OpenAIEncoder Objects

class OpenAIEncoder(DenseEncoder)

OpenAI encoder class for generating embeddings using OpenAI API.

The OpenAIEncoder class is a subclass of DenseEncoder and utilizes the OpenAI API to generate embeddings for given documents. It requires an OpenAI API key and supports customization of the score threshold for filtering or processing the embeddings.

token_limit

default value, should be replaced by config

__init__

def __init__(name: Optional[str] = None,
             openai_base_url: Optional[str] = None,
             openai_api_key: Optional[str] = None,
             openai_org_id: Optional[str] = None,
             score_threshold: Optional[float] = None,
             dimensions: Union[int, NotGiven] = NotGiven(),
             max_retries: int = 3)

Initialize the OpenAIEncoder.

Arguments:

  • name (str): The name of the embedding model to use.
  • openai_base_url (str): The base URL for the OpenAI API.
  • openai_api_key (str): The OpenAI API key.
  • openai_org_id (str): The OpenAI organization ID.
  • score_threshold (float): The score threshold for the embeddings.
  • str0 (str1): The dimensions of the embeddings.
  • str2 (str1): The maximum number of retries for the OpenAI API call.

__call__

def __call__(docs: List[str], truncate: bool = True) -> List[List[float]]

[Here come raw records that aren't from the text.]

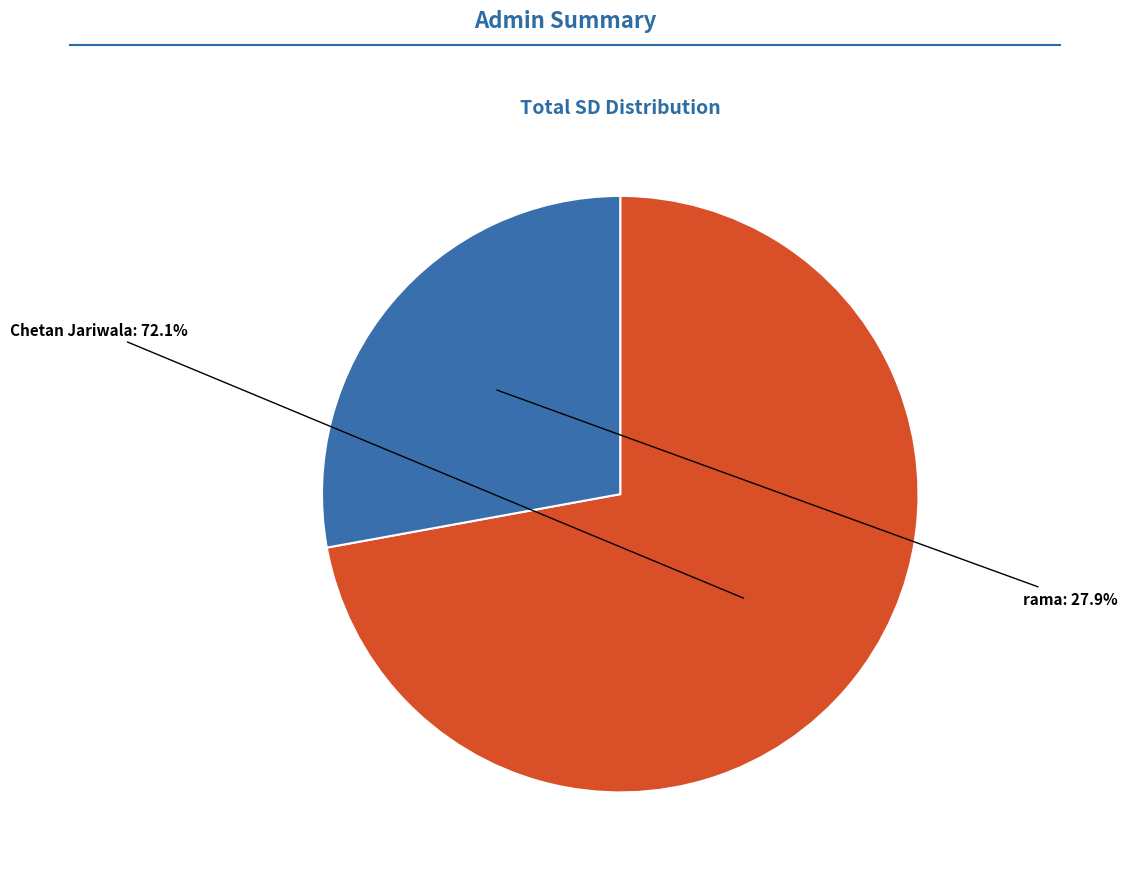

Rank the categories by value from lowest to highest.

rama, Chetan Jariwala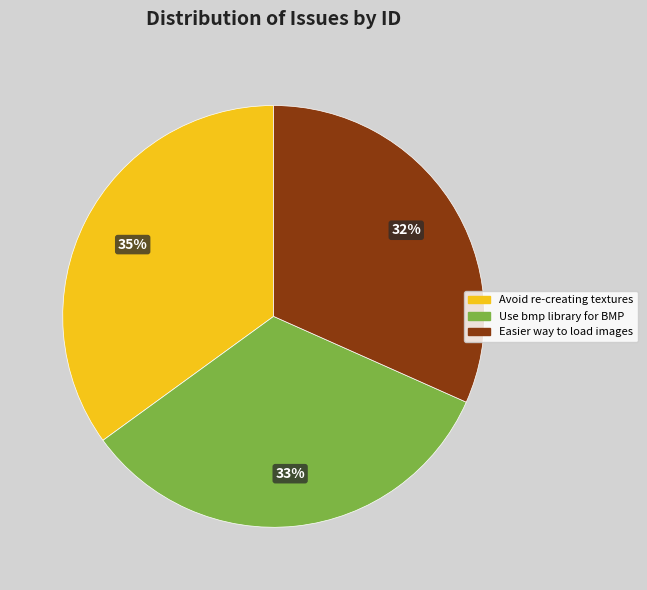

To the nearest percent, what is the average slice percentage?

33%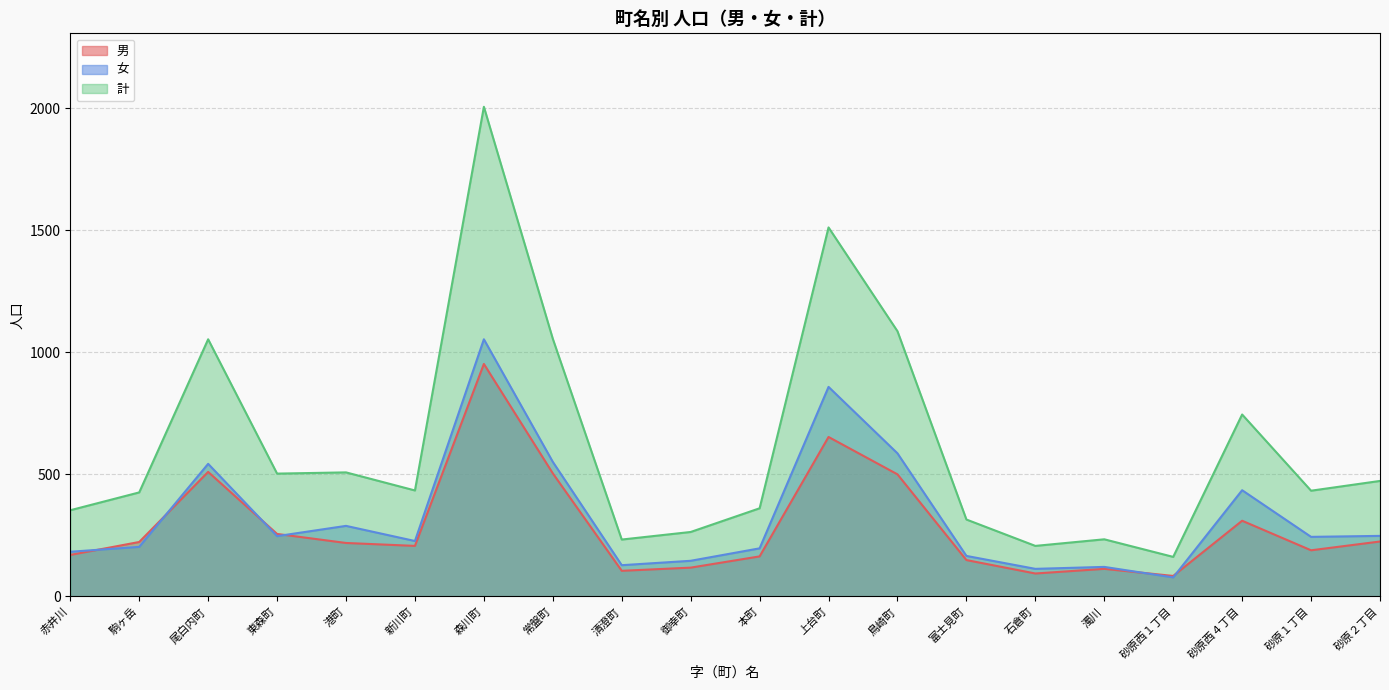

What is the difference between the highest and lowest values at 森川町?

1053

Encode a list of text documents into embeddings using OpenAI API.

Arguments:

  • docs: List of text documents to encode.
  • truncate: Whether to truncate the documents to token limit. If False and a document exceeds the token limit, an error will be raised.

Returns:

List of embeddings for each document.

acall

async def acall(docs: List[str], truncate: bool = True) -> List[List[float]]

Encode a list of text documents into embeddings using OpenAI API asynchronously.

Arguments:

  • docs: List of text documents to encode.
  • truncate: Whether to truncate the documents to token limit. If False and a document exceeds the token limit, an error will be raised.

Returns:

List of embeddings for each document.